My motivation for being on the divisional committee… well, insurance has been very good to me and my family, providing me with a successful career path enabling me to provide for my family. I’m a believer in giving of your time to help promote things that are important.

IA: There have been observations recently that the insurance industry is not as gender diverse at the senior levels as other industries. You’re a woman in a leadership position. How do you think the profession can encourage more women into upper management positions?

DP: First, I think it’s certainly pleasing to see a lot more women coming into insurance; and I think there are a lot more women being given management roles – that’s certainly the case in insurance companies.

From my own perspective, I have never felt gender has been a consideration.

I do think there are still a lot more women who put their careers on hold for their families than men – it’s still largely what a woman does.

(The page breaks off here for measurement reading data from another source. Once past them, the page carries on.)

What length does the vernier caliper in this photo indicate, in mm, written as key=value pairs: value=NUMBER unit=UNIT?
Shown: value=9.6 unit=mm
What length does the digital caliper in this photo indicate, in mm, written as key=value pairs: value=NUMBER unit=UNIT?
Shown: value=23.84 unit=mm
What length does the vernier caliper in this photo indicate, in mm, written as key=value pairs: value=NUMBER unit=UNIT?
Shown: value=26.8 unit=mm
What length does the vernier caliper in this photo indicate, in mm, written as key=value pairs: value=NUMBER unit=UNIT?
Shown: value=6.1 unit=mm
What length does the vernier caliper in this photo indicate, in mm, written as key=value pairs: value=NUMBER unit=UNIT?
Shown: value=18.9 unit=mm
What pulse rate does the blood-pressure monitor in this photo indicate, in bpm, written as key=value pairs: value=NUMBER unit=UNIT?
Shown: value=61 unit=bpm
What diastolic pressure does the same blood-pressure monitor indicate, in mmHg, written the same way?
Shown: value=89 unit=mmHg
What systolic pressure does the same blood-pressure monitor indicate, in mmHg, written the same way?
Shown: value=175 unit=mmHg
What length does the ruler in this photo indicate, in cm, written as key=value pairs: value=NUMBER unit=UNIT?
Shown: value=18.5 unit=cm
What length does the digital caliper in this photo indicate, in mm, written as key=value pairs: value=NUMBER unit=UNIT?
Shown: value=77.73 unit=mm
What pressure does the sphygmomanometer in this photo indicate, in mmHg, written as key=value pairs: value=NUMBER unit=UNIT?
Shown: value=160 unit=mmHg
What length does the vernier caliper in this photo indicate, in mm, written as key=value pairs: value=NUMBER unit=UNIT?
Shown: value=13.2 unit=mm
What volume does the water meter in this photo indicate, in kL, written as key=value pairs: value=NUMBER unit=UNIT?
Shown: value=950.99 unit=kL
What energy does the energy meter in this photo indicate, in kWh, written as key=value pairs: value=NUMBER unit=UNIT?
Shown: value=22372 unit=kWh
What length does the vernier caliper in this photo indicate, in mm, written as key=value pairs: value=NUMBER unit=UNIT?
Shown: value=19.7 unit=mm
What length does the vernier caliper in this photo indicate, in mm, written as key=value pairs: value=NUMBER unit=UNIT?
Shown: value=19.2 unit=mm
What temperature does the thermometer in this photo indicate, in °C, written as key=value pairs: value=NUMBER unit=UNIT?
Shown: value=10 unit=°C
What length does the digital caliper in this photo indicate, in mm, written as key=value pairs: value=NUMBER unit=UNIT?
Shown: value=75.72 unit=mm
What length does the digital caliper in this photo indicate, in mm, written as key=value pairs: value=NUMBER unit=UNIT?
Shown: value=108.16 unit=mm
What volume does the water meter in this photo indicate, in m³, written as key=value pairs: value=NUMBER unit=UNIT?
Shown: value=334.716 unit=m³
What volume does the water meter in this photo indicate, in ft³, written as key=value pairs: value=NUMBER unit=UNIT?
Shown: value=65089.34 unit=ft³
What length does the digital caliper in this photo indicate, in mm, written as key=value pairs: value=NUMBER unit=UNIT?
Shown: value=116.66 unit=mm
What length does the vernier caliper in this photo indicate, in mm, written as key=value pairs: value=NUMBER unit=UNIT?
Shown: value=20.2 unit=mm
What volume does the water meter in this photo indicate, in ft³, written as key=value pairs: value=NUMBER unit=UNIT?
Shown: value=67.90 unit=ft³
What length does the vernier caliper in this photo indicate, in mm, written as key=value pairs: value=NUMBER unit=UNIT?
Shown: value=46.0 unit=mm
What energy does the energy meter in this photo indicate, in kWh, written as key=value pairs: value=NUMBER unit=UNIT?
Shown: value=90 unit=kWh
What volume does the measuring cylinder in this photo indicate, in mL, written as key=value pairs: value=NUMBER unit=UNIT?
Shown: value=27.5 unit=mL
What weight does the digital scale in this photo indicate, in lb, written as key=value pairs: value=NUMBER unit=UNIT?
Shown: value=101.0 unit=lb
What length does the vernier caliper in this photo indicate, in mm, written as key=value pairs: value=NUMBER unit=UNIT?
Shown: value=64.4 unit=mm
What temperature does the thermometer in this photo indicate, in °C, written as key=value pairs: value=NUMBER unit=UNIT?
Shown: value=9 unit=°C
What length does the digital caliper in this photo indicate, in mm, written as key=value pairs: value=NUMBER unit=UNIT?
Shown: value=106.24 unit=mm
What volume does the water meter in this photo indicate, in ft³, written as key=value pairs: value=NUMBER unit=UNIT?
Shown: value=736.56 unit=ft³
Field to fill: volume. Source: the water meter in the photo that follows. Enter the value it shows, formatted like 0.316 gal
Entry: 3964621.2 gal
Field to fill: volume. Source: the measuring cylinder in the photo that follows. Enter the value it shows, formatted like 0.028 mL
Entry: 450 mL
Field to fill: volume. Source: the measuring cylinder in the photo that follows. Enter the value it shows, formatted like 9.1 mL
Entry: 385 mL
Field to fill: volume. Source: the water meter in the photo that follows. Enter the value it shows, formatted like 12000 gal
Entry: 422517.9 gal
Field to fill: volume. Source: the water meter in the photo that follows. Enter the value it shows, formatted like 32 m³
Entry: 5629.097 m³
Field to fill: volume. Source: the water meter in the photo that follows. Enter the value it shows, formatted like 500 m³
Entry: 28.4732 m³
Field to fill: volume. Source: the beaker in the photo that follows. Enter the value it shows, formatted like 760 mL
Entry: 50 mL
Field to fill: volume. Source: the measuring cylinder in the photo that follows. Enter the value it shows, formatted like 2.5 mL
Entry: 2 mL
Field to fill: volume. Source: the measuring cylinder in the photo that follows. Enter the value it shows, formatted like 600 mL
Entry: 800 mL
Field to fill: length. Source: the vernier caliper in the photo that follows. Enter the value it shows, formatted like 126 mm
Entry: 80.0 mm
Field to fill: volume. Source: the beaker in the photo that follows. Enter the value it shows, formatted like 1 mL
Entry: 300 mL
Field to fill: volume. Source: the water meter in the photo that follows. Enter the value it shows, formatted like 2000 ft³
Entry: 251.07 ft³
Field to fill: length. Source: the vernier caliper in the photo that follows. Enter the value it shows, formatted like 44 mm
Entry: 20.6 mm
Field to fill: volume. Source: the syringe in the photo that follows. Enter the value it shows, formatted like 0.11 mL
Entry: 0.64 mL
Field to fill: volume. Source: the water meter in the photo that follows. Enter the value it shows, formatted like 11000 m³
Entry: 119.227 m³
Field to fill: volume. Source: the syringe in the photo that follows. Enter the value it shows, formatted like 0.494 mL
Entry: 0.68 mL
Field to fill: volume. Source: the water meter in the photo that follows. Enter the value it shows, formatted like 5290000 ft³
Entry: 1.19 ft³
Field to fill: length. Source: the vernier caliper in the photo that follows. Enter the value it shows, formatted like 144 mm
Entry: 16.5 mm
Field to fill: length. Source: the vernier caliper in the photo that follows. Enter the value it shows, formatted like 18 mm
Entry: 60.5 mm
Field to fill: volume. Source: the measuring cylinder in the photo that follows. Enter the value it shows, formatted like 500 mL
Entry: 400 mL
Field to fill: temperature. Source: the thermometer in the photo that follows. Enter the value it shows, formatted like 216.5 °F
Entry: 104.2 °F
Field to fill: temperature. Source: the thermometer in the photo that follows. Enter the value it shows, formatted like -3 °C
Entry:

Because of this they lose those years of experience and when they come out the other end… they are just behind the eight-ball. I think increased support of fathers having a greater involvement in their children’s development would help that situation. Things are also being made easier with paternity leave and we are certainly making inroads there. The more fathers are able to share childcare, the more it will help women to be at the right time in their life to take those leadership roles and have sufficient experience to take them.

Having said that, I think insurance is the type of career that allows women to go part-time, take a break and still create a successful career. For example, at BJS, there are a number of roles which lend themselves to flexibility.

Recently, we established a Business Support Unit (BSU) which is responsible for completion of the back office work across all branches. The BSU concept allows us to employ new entrants to insurance but we’ve also found those roles can be an attractive alternative for women who don’t want to work full-time after coming back from maternity leave. These people are really valuable because they have the insurance experience… and for them, working part-time means they get to keep their hand in the game.

We are finding the experienced staff can complete the more complex administration tasks that require a certain level of expertise, leaving the simpler tasks for the newer employees.

We have employed four new people into the BSU in the last seven months. Two of the four have already decided they want to make insurance their career so they will be starting their qualifications in the next six to 12 months. That’s the beauty of the BSU: we didn’t set out to look for people who wanted an insurance role; we were looking for people who wanted admin roles. But they’ve now got a taste of insurance and have decided that it is what they want to make their career. It’s great to see that once they gain some knowledge they are making insurance a career choice. We find replacing qualified experienced staff can often be quite difficult so, for us, it is far better to try and employ at the entry level and provide the training and sharing of knowledge so they are ready to take the next step when a position becomes available.